The legal team for Alex Jones closed out 2019 with a bang, garnering upward of $100,000 in sanctions and fees from an extremely irate Texas state judge in one of the multiple defamation suits over the Infowars host’s description of grieving Sandy Hook parents as “crisis actors.”
The Daily Beast reports that Travis County Judge Scott Jenkins was singularly unimpressed with the cavalier approach to discovery and document retention by Jones in the lawsuit filed by Neil Heslin, whose 6-year-old son Jesse was killed in the 2012 Connecticut mass shooting. On December 9, Heslin’s lawyers filed a motion for sanctions against Jones after Infowars sent a corporate representative who “had little to no information” relevant to the company’s decision to air Jones’s rants describing the shooting as a “big hoax” to gin up public support for gun control.

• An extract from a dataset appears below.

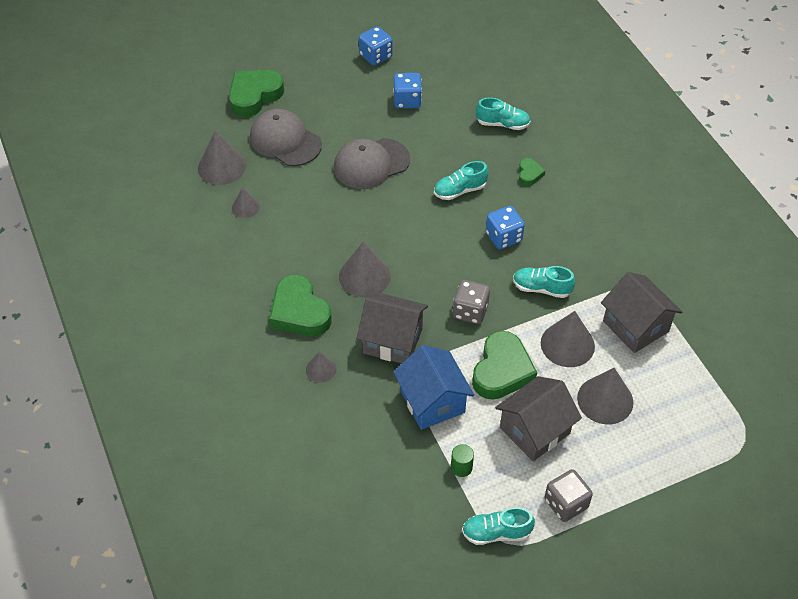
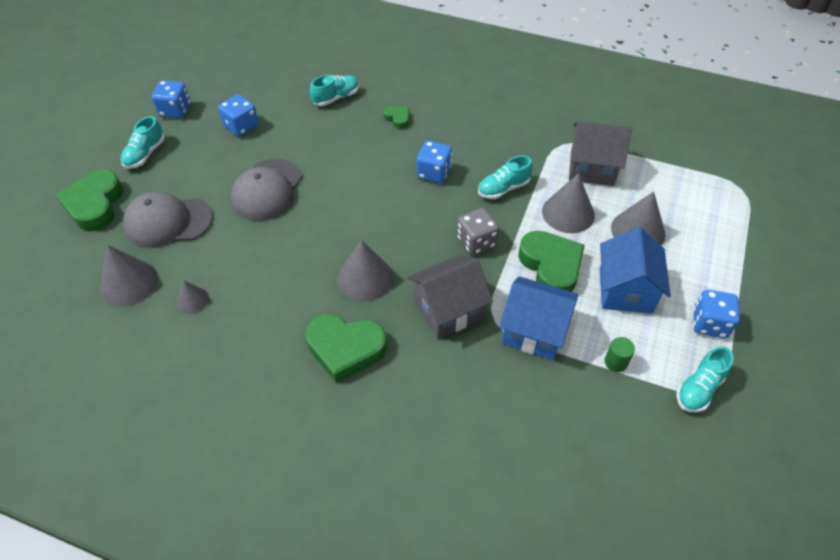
camera: 45 degrees left, 0 degrees up
grey cone [306,351,337,383] -> none
turquoise shoe [434,161,489,200] -> turquoise shoe moved to [121,116,165,169]
grey house [495,376,582,461] -> blue house [600,227,671,313]
grey dice [544,469,593,522] -> blue dice [693,290,740,338]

Back in 2014, Jones claimed to have reached his conclusion after “deep research.” But in a recent deposition, he blamed his false statements on “like a form of psychosis back in the past where I basically thought everything was staged, even though I’m now learning a lot of times things aren’t staged.” He later discovered that 26 people really were killed at Sandy Hook, but defended his prior conduct, saying, “So I think as a pundit, someone giving an opinion, that, you know, my opinions have been wrong. But they were never wrong consciously to hurt people.”
Unfortunately, the evolution of his “opinions” on the mass shooting may be forever lost to history. Heslin’s attorneys claim that Infowars disregarded a preservation order for pertinent social media posts and Slack messages about the allegedly defamatory broadcasts.
But that wasn’t even the most embarrassing screw up by Jones’s legal team in 2019. Second-place honors go to his Connecticut attorneys, who failed to screen his emails before dumping them on plaintiff’s counsel, inadvertently transmitting images of child pornography in the process.
The gold medal still belongs to Jones’s attorney Norman Pattis, who sat next to his client during a broadcast where Jones pounded a photograph of opposing counsel while threatening, “One million dollars to put your head on a pike” and insisting he couldn’t have sent the child porn because “I like women with big giant tits and big asses. I don’t like kids like you goddamn rapists.”
So, graded on a curve, the $100,000 fine is really just a minor bump in the road. If Jones’s Texas attorneys want to beat the Pattis record, they’re going to have to seriously step up their game. Gentlemen, START YOUR ENGINES!